任务说明:
**1)** 根据原文节选,判断下列说法是否与原文相符:(a) 一包狗粮重15公斤;(b) 好心人捐赠的益生菌饮料用了一周才喝完;(c) 文军红用旧衣服盖狗笼来避寒。每条回答"是"或"否",并原样引用起决定作用的原文。
**2)** 把记录中的若干行整理成编号列表,略去空行:从含有"Detect all objects"的那一行开始,到含有"building: (405, 357)"的那一行为止,首尾两行都包括在内。

最近几天,文军红忙着给室外的几只大狗搭避寒的棚子,没时间煮饭,只能喂狗粮。
15公斤一包的狗粮,它们一天吃掉了近20袋。
好心人捐赠来的几十箱益生菌饮料也在两天之内消耗光了。
一袋袋狗粮被倒进直径半米多的不锈钢盆里,一个工人用大铁勺把狗粮和饮料搅匀,装在白色的塑料水桶里。
工人们用扁担提起两个桶,走到各自区域,像食堂阿姨一样,给每个狗笼的饭盆打饭。
“喂狗粮要省事得多。
”一个工人说,但那顿饭仍忙活了四个多小时。
工人把狗粮倒在直径近半米的大盆里,1300只狗一顿要吃七八盆。
王翀鹏程摄晚上十点多,忙碌了一天的工人要休息了。
为了避寒,文军红用旧衣服把狗笼盖得严严实实,吃饱喝足的狗也安静下来。

本题数据:

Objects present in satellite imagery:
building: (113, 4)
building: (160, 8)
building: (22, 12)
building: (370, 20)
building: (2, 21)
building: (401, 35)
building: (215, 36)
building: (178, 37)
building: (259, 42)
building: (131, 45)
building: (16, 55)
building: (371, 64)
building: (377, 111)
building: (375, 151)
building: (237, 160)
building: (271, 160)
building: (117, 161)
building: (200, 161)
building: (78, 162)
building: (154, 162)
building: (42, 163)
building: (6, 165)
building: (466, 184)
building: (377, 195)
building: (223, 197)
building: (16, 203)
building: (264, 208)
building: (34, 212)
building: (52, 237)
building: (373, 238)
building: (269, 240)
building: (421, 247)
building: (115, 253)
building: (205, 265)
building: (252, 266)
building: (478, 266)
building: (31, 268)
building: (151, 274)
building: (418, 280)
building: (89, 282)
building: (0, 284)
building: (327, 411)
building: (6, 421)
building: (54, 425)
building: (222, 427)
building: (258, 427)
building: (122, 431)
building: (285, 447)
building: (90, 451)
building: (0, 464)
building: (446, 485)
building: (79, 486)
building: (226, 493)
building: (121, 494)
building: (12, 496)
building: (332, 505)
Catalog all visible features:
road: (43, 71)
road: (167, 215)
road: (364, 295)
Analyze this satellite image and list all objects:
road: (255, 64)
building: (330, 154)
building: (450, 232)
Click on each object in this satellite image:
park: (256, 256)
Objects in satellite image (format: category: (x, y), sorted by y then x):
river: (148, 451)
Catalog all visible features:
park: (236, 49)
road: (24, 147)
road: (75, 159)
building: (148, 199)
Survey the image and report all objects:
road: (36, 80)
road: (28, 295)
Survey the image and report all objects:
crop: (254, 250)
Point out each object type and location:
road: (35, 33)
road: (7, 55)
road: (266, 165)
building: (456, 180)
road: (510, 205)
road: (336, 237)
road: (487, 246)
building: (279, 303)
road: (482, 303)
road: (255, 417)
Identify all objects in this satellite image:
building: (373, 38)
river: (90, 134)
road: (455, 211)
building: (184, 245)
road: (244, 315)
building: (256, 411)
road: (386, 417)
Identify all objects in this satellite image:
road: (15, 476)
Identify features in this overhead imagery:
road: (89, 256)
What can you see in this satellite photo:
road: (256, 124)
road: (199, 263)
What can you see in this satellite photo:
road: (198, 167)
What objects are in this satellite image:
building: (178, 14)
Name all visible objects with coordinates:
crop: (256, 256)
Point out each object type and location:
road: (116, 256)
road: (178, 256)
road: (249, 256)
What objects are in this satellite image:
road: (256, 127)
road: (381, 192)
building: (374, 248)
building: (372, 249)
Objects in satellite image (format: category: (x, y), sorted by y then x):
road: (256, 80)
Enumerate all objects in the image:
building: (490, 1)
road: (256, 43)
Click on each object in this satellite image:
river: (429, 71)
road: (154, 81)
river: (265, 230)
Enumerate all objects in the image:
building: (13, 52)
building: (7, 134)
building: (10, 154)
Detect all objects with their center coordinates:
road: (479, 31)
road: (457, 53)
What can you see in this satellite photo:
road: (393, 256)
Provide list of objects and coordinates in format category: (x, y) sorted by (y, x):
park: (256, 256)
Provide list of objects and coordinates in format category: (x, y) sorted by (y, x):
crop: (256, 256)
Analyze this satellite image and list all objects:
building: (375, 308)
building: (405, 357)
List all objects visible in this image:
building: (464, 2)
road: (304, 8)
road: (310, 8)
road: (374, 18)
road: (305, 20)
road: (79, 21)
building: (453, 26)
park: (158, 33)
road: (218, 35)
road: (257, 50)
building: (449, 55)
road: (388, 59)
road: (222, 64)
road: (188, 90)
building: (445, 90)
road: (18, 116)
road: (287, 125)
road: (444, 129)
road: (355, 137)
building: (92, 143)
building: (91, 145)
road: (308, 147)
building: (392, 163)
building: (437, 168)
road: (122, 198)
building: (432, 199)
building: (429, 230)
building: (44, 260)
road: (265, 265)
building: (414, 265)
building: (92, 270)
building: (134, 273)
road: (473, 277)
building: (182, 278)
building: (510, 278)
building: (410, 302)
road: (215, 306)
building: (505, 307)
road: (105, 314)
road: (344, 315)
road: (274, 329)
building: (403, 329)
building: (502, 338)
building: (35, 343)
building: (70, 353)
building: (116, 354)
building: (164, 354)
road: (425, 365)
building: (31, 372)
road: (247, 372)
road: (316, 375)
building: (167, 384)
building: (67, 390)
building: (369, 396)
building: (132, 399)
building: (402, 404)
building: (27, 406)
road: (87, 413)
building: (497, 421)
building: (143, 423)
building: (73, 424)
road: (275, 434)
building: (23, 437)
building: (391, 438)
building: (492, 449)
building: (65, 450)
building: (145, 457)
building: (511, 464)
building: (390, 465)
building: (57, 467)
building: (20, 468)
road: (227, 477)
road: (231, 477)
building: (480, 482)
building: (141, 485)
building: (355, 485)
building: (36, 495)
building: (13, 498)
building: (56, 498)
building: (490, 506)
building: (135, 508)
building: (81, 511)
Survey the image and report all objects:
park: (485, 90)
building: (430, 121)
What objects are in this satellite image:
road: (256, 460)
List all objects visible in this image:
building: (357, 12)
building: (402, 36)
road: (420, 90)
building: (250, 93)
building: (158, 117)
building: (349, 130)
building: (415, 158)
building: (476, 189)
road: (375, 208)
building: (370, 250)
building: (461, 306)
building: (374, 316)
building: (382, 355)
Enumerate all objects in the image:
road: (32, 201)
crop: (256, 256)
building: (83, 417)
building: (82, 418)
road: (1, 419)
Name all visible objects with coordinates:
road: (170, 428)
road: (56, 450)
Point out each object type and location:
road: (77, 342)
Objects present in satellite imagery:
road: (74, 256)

各题答案:
**1)**
(a) 是。"15公斤一包的狗粮"
(b) 否。"好心人捐赠来的几十箱益生菌饮料也在两天之内消耗光了。"
(c) 是。"为了避寒,文军红用旧衣服把狗笼盖得严严实实"

**2)**
1. Detect all objects with their center coordinates:
2. road: (479, 31)
3. road: (457, 53)
4. What can you see in this satellite photo:
5. road: (393, 256)
6. Provide list of objects and coordinates in format category: (x, y) sorted by (y, x):
7. park: (256, 256)
8. Provide list of objects and coordinates in format category: (x, y) sorted by (y, x):
9. crop: (256, 256)
10. Analyze this satellite image and list all objects:
11. building: (375, 308)
12. building: (405, 357)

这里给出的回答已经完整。